Under the rubric of stimulus and economic security, the role of government has been significantly expanded across a range of sectors, including education, banking and finance. This new era of regulation and micromanagement threatens to crowd out private enterprise and civil society for a generation.
It is therefore timely to ponder Australia’s last great leap backwards towards socialism in 1984, right at the start of the long period of economic reform of the ’80s, ’90s, and the 2000s.
This year marks the 25th anniversary of the establishment of Medicare. This year, the CIS has published a trilogy of papers cataloguing the damage Medicare has done to the Australian hospital system.
The short version of the story is that the era of ‘free’ public hospital care has led to the misallocation of huge amounts of taxpayer’s money to pay for massive and unnecessary growth in the size and cost of the health bureaucracy. The massive government expansion into the health sector has resulted in fewer and fewer health dollars out of ever-increasing hospital budgets reaching the frontline to pay for the health care the community wants and needs.

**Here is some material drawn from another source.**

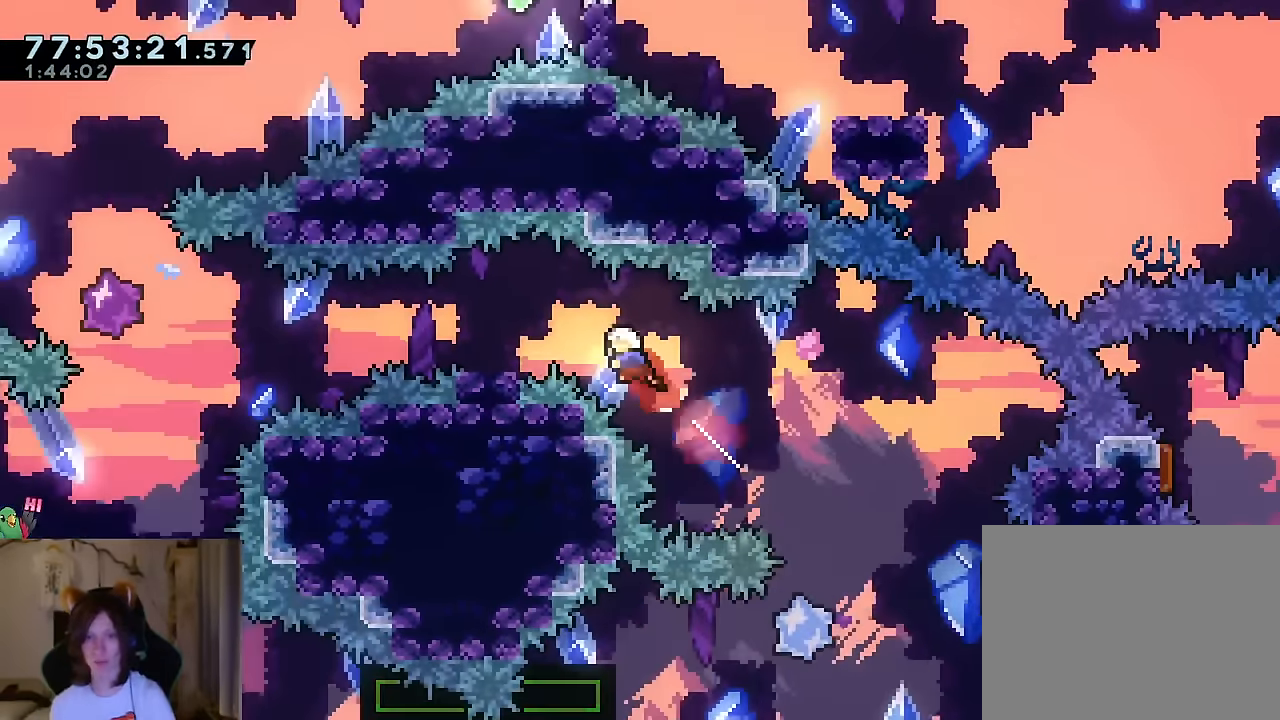
{"buttons": ["B"], "left_stick": "left", "right_stick": "center", "events": [[50, "B", "up"], [117, "left_stick", "down-left"], [217, "Y", "down"], [367, "Y", "up"], [417, "left_stick", "left"], [434, "B", "down"]]}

The decline of public hospitals into their present state of waste and inefficiency is proof, if further proof is needed, of what happens when dynamic and independent parts of our society become subject to the dead hand of statist domination and bureaucratic command-and-control.
We should remember the anniversary of Medicare when we calculate the cost of the GFC. The impact on the national bottom-line won’t only appear on the balance sheets for 2008–09. I fear we will be paying the price for the revenge of the political economy nerds for many years to come.
In 2009, the CIS published Radical Surgery by Professor Wolfgang Kasper (February); Why Public Hospitals are Overcrowded by Dr Jeremy Sammut (August); and The Past is the Future for Public Hospitals by Dr John Graham (October).